■ PAGE EXTRACT ■
Resume of Mark Kerzner (mark.kerzner-at-shmsoft.com)
Hands-on Software Architect
Skills & Technologies
Skills: Distributed and grid computing, AWS (S3, EC2), Hadoop,
MapReduce, MapR, Hive, Pig, Sqoop, Flume, HBase, Cassandra,
high-performance multi-threaded applications.
Tools:
Java, Scala, R, NetBeans, IntelliJ, Eclipse, AJAX, C++, Search (Lucene), Drools, Python/NLTK, JavaScript,
Swing, J2EE,
JSP, Servlets, PHP, Messaging (JMS, Tibco), Web Services, JBoss,
Weblogic, .NET, C#, VB.NET, Visual C++, ASP.
Environment: Linux, Windows, MySQL, SQLServer, Oracle.
Business domains: eDiscovery, Legal, Energy, Trading.
Performed Hadoop/Cloud consulting projects for Cognizant, Intel, Deutsche Telecom,
T-Mobile, GHX healthcare and multiple startups. Total number of Hadoop clusters set up so far: 60+.
Creator of an eDiscovery/Enterprise Search solution, SHMcloud (Hadoop, Lucene, Solr, HBase, EC2, S3, and more).
Co-author of the Hadoop Illuminated open source book.
Organizer, presenter and hands-on trainer at Houston Hadoop Meetup.
Professional Experience
07/12-present
SHMsoft, Houston, TX
Software architect & CEO. Involved in a number of Big Data / Hadoop projects in eDiscovery, search, marketing, and training.
Latest clients included Cognizant for multiple projects, Intel for Hadoop training and POC projects
for Intel's clients, and Bank of America for Hadoop administration.
Some of the accomplishments were:
- Created three training courses: Hadoop for Developers, Hadoop for
Administrators, and HBase for Developers. The courses included general
overviews and hands-on exercises, also created VM's for that;
- Delivered the training to internal Intel groups and to Intel's
client. The course were usually followed by the Proof Of Concept
implementations in the Big Data areas covered by training;
- Delivered the training to other trainers who then delivered them further.
- Maintained Hadoop clusters for dev/staging/production.
- Created scripts to form EC2 clusters for training and for processing.
- Designed action monitoring system for a large cluster in the hundreds of nodes.
- Application performance optimization for a Cassandra cluster.
Technologies used on these projects: Java, Hadoop, Hive, Pig, HBase, R, Sqoop, Flume, Maven, Git.

(Collection entries)

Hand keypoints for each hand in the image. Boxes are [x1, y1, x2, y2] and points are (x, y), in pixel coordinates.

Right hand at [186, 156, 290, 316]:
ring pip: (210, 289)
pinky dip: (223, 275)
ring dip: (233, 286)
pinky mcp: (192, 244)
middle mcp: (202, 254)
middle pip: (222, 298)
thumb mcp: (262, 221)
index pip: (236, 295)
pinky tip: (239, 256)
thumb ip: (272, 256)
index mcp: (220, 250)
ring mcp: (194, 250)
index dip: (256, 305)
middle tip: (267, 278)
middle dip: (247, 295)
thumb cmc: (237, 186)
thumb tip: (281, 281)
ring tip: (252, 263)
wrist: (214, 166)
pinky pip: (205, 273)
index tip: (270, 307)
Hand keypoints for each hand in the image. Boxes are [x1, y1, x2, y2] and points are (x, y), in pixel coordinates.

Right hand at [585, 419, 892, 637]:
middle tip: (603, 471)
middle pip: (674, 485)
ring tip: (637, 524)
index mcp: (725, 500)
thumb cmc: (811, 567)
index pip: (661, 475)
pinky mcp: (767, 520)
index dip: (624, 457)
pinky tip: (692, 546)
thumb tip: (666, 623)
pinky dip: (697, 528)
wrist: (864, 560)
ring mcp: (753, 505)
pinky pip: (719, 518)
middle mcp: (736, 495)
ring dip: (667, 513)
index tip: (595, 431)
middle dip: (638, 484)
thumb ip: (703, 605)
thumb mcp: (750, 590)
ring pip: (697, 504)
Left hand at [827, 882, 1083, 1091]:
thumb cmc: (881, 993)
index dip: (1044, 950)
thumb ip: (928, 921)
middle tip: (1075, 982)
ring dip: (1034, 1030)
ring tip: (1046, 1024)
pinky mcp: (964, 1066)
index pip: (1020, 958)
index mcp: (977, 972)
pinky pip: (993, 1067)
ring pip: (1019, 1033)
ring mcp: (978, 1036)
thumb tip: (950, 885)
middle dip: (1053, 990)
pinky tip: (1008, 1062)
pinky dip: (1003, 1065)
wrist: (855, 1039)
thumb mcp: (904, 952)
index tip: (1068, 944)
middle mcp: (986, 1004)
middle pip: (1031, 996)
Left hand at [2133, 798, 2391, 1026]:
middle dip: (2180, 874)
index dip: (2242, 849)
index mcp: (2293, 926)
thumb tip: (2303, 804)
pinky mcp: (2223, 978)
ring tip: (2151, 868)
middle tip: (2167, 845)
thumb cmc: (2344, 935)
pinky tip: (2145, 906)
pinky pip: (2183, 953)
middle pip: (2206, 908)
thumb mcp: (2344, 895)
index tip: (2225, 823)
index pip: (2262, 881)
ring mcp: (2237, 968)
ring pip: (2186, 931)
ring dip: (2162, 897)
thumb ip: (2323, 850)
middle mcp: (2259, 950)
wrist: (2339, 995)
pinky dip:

■ INSTRUCTIONS ■
1) According to the resume, how many Hadoop clusters had been set up so far?
2) Rewrite the resume's part that opens with the words containing "Creator of an" and closes with "open source book.", putting "Developer" in place of "Creator".

■ OUTPUTS FOR THE TASKS ■
1) 60+.

2)
Developer of an eDiscovery/Enterprise Search solution, SHMcloud (Hadoop, Lucene, Solr, HBase, EC2, S3, and more).
Co-author of the Hadoop Illuminated open source book.